To leap or not to leap

About  hundred years ago, before the invention of electricity, I lived in Jennings, Missouri, a sleepy town in north St. Louis County.

I lived a lonely sort of childhood, with only a few friends.  I found myself ridiculed often, imitated, derided, by the cruelest of judges, other children.  Adults shook their heads and patted my shoulder.

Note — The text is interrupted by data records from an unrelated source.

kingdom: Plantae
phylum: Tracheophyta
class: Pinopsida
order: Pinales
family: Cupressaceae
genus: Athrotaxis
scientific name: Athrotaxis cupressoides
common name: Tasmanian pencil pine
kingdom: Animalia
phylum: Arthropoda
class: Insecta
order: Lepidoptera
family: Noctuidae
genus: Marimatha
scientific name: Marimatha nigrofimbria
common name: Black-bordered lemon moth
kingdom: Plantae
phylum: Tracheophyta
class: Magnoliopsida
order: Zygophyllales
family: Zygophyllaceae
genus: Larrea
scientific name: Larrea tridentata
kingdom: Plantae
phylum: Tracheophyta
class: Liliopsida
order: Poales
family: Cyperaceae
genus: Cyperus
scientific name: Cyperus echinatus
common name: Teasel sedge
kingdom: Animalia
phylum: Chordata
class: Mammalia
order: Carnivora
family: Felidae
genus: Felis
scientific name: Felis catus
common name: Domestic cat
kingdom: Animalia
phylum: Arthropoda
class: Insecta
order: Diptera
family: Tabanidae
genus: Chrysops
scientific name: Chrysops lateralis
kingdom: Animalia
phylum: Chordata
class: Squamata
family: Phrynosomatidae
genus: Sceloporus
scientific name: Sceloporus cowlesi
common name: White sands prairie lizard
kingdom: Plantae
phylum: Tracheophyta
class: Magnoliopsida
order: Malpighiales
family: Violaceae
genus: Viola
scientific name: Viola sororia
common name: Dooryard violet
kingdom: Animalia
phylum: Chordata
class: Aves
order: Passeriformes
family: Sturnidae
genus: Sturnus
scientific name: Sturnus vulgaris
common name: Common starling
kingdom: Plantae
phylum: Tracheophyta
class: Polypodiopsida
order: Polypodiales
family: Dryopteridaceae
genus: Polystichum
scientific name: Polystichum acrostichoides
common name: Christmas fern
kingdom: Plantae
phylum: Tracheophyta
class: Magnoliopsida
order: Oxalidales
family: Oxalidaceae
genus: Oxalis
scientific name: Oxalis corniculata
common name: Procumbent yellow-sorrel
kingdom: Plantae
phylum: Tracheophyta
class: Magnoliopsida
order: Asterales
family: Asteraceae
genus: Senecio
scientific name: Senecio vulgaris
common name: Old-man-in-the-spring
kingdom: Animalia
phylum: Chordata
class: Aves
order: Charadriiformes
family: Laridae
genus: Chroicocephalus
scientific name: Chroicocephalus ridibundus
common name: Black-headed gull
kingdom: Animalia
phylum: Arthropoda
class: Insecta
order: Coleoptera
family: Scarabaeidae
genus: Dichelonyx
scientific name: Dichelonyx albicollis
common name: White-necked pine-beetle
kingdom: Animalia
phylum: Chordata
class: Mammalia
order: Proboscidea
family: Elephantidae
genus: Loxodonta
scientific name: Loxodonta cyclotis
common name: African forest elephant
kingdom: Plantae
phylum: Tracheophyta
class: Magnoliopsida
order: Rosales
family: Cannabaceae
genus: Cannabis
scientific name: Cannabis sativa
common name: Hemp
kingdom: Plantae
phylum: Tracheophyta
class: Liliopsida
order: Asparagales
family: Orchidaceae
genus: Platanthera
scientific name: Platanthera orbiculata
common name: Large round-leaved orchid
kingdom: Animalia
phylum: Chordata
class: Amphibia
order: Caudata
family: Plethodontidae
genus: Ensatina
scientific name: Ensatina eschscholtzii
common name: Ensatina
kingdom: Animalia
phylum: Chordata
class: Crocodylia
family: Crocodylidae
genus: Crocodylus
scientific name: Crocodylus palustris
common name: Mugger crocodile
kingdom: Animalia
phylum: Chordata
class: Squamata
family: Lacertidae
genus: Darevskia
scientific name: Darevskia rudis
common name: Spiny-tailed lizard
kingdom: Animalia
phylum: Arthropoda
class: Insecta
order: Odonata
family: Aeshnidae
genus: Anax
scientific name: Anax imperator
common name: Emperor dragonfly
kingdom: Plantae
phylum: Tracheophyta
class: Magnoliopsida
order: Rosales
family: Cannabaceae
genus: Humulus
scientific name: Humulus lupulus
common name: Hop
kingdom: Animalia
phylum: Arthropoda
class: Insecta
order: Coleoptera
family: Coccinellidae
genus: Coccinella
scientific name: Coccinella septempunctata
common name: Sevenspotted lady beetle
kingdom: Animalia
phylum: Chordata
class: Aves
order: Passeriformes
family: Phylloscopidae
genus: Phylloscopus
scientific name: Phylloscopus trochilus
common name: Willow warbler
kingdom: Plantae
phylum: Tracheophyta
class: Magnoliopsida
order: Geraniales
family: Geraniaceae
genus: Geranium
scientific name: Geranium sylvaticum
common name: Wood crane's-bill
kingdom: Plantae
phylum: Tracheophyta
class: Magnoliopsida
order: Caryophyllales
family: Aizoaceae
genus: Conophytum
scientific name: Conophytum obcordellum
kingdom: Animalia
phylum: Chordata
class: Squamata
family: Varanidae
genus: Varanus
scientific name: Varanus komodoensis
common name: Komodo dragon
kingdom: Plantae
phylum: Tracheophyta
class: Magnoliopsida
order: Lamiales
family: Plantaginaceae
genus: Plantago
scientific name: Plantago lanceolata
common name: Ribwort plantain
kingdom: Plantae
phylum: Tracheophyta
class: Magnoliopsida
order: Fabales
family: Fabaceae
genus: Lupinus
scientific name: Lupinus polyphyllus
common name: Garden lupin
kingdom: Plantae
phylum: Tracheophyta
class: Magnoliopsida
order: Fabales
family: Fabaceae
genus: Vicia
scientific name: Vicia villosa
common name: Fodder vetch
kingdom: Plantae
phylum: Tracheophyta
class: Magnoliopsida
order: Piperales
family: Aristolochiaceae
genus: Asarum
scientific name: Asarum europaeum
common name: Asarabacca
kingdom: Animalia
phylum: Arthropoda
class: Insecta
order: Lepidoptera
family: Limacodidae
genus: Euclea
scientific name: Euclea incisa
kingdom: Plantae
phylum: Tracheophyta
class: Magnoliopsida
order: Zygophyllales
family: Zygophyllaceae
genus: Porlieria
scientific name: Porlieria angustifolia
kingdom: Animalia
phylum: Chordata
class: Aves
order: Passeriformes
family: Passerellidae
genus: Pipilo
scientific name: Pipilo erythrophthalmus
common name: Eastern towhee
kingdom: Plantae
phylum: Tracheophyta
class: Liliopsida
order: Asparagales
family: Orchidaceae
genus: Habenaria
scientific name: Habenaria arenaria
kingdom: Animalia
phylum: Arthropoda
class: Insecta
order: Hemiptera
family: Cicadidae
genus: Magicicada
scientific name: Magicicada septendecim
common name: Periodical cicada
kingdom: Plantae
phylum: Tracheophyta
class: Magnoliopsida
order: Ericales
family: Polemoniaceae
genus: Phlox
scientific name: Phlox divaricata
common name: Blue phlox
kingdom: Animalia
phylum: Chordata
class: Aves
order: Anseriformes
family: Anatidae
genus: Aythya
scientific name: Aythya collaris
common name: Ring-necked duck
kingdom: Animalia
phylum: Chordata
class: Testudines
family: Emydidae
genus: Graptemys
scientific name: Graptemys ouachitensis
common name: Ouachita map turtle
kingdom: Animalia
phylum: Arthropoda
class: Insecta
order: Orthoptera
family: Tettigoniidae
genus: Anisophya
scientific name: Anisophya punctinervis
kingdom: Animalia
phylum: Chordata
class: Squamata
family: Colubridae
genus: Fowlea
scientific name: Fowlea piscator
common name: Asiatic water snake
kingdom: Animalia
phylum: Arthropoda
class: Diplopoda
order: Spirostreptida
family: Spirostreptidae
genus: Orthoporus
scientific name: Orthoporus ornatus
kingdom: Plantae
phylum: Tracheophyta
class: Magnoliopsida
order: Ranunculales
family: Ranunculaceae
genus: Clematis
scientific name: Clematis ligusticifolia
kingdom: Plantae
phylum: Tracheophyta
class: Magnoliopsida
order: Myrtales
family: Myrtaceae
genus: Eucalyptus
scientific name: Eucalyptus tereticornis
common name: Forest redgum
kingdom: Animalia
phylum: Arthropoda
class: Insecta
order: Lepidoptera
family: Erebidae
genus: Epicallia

My brothers suffered scrape after scrape defending me.  I often lay in bed at night, engaging in a running dialogue with myself, a mantra designed  to encourage myself to get through each day bravely, like a soldier, like a tough girl, like a good sport.

Life terrified me.

I’ve written before about the dares I endured at my own bidding.  I dared myself to walk down the aisle at school to make a presentation.  I challenged myself to learn to jump rope.  I phoned boys when even the prettiest girl of the 1960s Catholic Elementary School days would never do that — though of course, they didn’t need to phone boys because the boys went gaga over them.  Once, I even forced myself to ask the most popular girl in our 8th grade class to help me play volleyball — and she did, forcing our team, of which she was captain, to let me play in the intramurals.  They invented a new rule that let me serve and then rotate out, all because  I steeled myself to ask Pat Puzniak to help me, and she had the guts to do it.

But I could not talk myself into jumping across the concrete stairwell that led to our basement.  I feared falling; I did not believe my legs would carry me across the three or four foot width, and at age eight or nine, I knew that a fall would bring serious injury.  I could not make the leap.

In fifty-nine years, I’ve completely trusted about a dozen people.  Many have never let me down.  Some have exceeded even my faith in them.  A few sucker-punched me.  Through all of that, I’ve talked myself into “soldiering on”.  And I have.  Punch, after punch, after punch.  Usually without complaint.  And now, tired, hunkering down to gather strength for the home stretch in my year without complaining, I’m digging deep within  myself to find the last well of faith, the last spurt of hope, the last germinated seed of something lovely that can bloom if tended with enough care.  I’m thinking to myself, To Leap, or Not to Leap, that is the question.

I’m back in the bedroom of my childhood, lying in the dark, listening to the voice in my head encouraging me, urging me to just get through one more day and surely, surely, the effort will pay off.  I stand again on the far side of that concrete drop, wondering if my legs will hold or if, maybe, I might fall — and if I fall, will someone catch me?

4 thoughts on “To leap or not to leap

  1. Cindy Cieplik

    I so admire the way in which you bring your inner being into the light.
    The decision to leap or not to leap is yours to make, and I don’t believe it hinges on who might or might not be there to catch you if you fall. If we fall, it’s up to us to get up. Reaching out for help is an option, but resuming the upright journey is all ours. My thoughts on falling.